Tuition and book costs are one obstacle, but they may also have costly medical needs.
Fostering Bright Futures is a program that connects those students with the care they need – at no cost.
Clarissa Epps grew up in a foster care home, but after high school, she knew it was time to try to make it on her own. Fostering Bright Futures helped her pursue her education and career goals.
Epps started at Wake Technical Community College.
"They helped me sign up for classes.

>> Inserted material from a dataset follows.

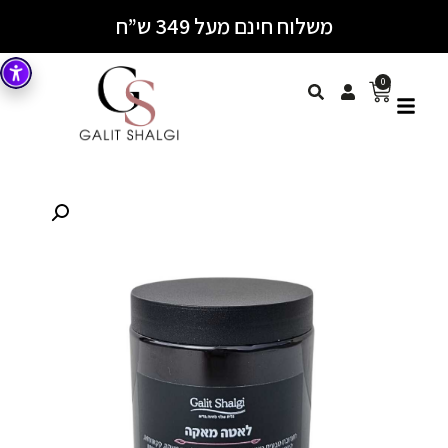
משלוח חינם מעל 349 ש”ח
0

They assist me if I ever have any problems financially," she said. "I'm trying to get a bachelor's degree in physical education."
Through Wake Tech's dental hygiene program, many students in the FBF program are screened for potential problems.
Like many, Epps needs costly dental care but can't afford to pay for it.
"I needed some fillings, and I had like a bad cavity that needed a root canal and a crown," she said.
Her wisdom teeth also needed to come out. Epps learned after her consult that the cost of the work she needed done was between $8,000 and $10,000.
FBF contacted Wake Forest dentist Dr. Edmond Suh, who recently became a partner with the program.
"These are special kids. These are kids who've got the drive, who don't take anything for granted," Suh said. "They're really working hard. They just need a break to get over that hump."
Suh offered to fix all of Epps' dental issues at no cost.
"It was a blessing. It was a surprise," Epps said. "They did a great job. I didn't feel any pain."
Suh said Epps would have been in pain without the work.
"When things go south dentally, it's usually an ongoing, constant pain," he said.
Epps now plans to finish her two-year college transfer program this fall and then start taking classes at North Carolina Central University next spring.
"I'm thankful for the people who have helped me along the way," she said.